Paradigm Shifts: Are You Having Them?

I read a book on creative solutions, which included some interesting things about paradigm shifts. These shifts are major and at times revolutionary changes in the way we think. They determine our attitudes and actions.

While reading the book a joke came to mind about a man sharing with a workmate his concern for his wife’s hearing. “She doesn’t seem to hear what I’m saying! I have to repeat myself at least three times.”

His workmate drops him off at his house and he walks in the front door and shouts, “Honey, I’m home!” No answer. He walks toward the kitchen. “Honey, I’m home!” Still no response. On entering the kitchen, he sees his wife standing at the sink with her back to him. He says again, “Honey, I’m home!”

“Alright, alright,” she says, “I replied the first time!
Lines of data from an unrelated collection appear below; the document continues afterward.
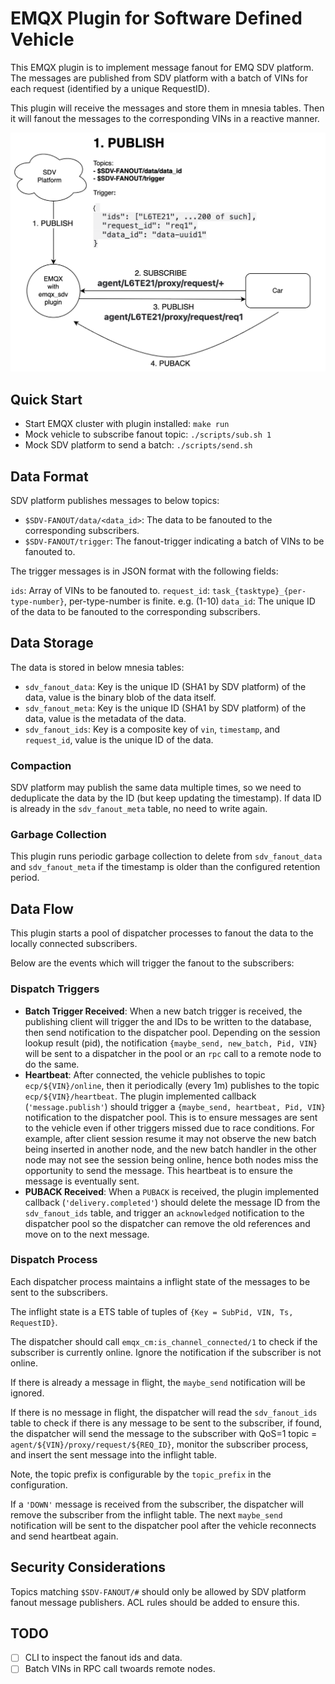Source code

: # EMQX Plugin for Software Defined Vehicle

This EMQX plugin is to implement message fanout for EMQ SDV platform.
The messages are published from SDV platform with a batch of VINs for each request (identified by a unique RequestID).

This plugin will receive the messages and store them in mnesia tables.
Then it will fanout the messages to the corresponding VINs in a reactive manner.

<img src="overview.png" alt="Overview" width="600">

## Quick Start

- Start EMQX cluster with plugin installed: `make run`
- Mock vehicle to subscribe fanout topic: `./scripts/sub.sh 1`
- Mock SDV platform to send a batch: `./scripts/send.sh`

## Data Format

SDV platform publishes messages to below topics:

- `$SDV-FANOUT/data/<data_id>`: The data to be fanouted to the corresponding subscribers.
- `$SDV-FANOUT/trigger`: The fanout-trigger indicating a batch of VINs to be fanouted to.

The trigger messages is in JSON format with the following fields:

`ids`: Array of VINs to be fanouted to.
`request_id`: `task_{tasktype}_{per-type-number}`, per-type-number is finite. e.g. (1-10)
`data_id`: The unique ID of the data to be fanouted to the corresponding subscribers.

## Data Storage

The data is stored in below mnesia tables:

- `sdv_fanout_data`: Key is the unique ID (SHA1 by SDV platform) of the data, value is the binary blob of the data itself.
- `sdv_fanout_meta`: Key is the unique ID (SHA1 by SDV platform) of the data, value is the metadata of the data.
- `sdv_fanout_ids`: Key is a composite key of `vin`, `timestamp`, and `request_id`, value is the unique ID of the data.

### Compaction

SDV platform may publish the same data multiple times, so we need to deduplicate the data by the ID (but keep updating the timestamp).
If data ID is already in the `sdv_fanout_meta` table, no need to write again.

### Garbage Collection

This plugin runs periodic garbage collection to delete from `sdv_fanout_data` and `sdv_fanout_meta` if the timestamp is older than the configured retention period.

## Data Flow

This plugin starts a pool of dispatcher processes to fanout the data to the locally connected subscribers.

Below are the events which will trigger the fanout to the subscribers:

### Dispatch Triggers

- **Batch Trigger Received**:
  When a new batch trigger is received, the publishing client will trigger the and IDs to be written to the database, then send notification to the dispatcher pool. Depending on the session lookup result (pid), the notification `{maybe_send, new_batch, Pid, VIN}` will be sent to a dispatcher in the pool or an `rpc` call to a remote node to do the same.
- **Heartbeat**:
  After connected, the vehicle publishes to topic `ecp/${VIN}/online`, then it periodically (every 1m) publishes to the topic `ecp/${VIN}/heartbeat`. The plugin implemented callback (`'message.publish'`) should trigger a `{maybe_send, heartbeat, Pid, VIN}` notification to the dispatcher pool. This is to ensure messages are sent to the vehicle even if other triggers missed due to race conditions. For example, after client session resume it may not observe the new batch being inserted in another node, and the new batch handler in the other node may not see the session being online, hence both nodes miss the opportunity to send the message. This heartbeat is to ensure the message is eventually sent.
- **PUBACK Received**:
  When a `PUBACK` is received, the plugin implemented callback (`'delivery.completed'`) should delete the message ID from the `sdv_fanout_ids` table, and trigger an `acknowledged` notification to the dispatcher pool so the dispatcher can remove the old references and move on to the next message.

### Dispatch Process

Each dispatcher process maintains a inflight state of the messages to be sent to the subscribers.

The inflight state is a ETS table of tuples of `{Key = SubPid, VIN, Ts, RequestID}`.

The dispatcher should call `emqx_cm:is_channel_connected/1` to check if the subscriber is currently online. Ignore the notification if the subscriber is not online.

If there is already a message in flight, the `maybe_send` notification will be ignored.

If there is no message in flight, the dispatcher will read the `sdv_fanout_ids` table to check if there is any message to be sent to the subscriber, if found, the dispatcher will send the message to the subscriber with QoS=1 topic = `agent/${VIN}/proxy/request/${REQ_ID}`, monitor the subscriber process, and insert the sent message into the inflight table.

Note, the topic prefix is configurable by the `topic_prefix` in the configuration.

If a `'DOWN'` message is received from the subscriber, the dispatcher will remove the subscriber from the inflight table. The next `maybe_send` notification will be sent to the dispatcher pool after the vehicle reconnects and send heartbeat again.

## Security Considerations

Topics matching `$SDV-FANOUT/#` should only be allowed by SDV platform fanout message publishers. ACL rules should be added to ensure this.

## TODO

- [ ] CLI to inspect the fanout ids and data.
- [ ] Batch VINs in RPC call twoards remote nodes.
Are you deaf or something?” Getting the joke requires a shift in thinking from the supposedly hard of hearing wife to the really hard of hearing husband.

Paradigm shifts came to mind again when a Christian writer claimed that humans did not descend from Neanderthals, but instead that the apelike mutants descended from Adam. I’m not saying that I agree but imagine the paradigm shift required for an evolutionist to grasp this reverse-thinking, devolutionist concept!

We need a paradigm shift in our thinking from what unbelievers are saying in the world to what the Spirit of God is saying to the churches. Example: “My thoughts are not your thoughts, neither are your ways my ways, says the LORD.” (Isaiah 55:8)

This was spoken to “the wicked” and “the unrighteous”, and so was not applicable to those who then believed; and they certainly do not to those who’ve been made “the righteousness of God in Christ.”

If we wish to see ourselves as God sees us, we need to view ourselves from His position, i.e. not look up from earth to Heaven, but rather down to earth from where we are “seated” in Heaven. Instead of wishing we could be more spiritual and more victorious but knowing that we are “more than conquerors through Christ who loved us”. Not stretching our necks upward to see what we hope to become in the future, but rather lifting our hearts to understand who we now are in Jesus.

More paradigm shifts from the old ‘fallen in Adam’ kind to the new ‘seated in Christ kind!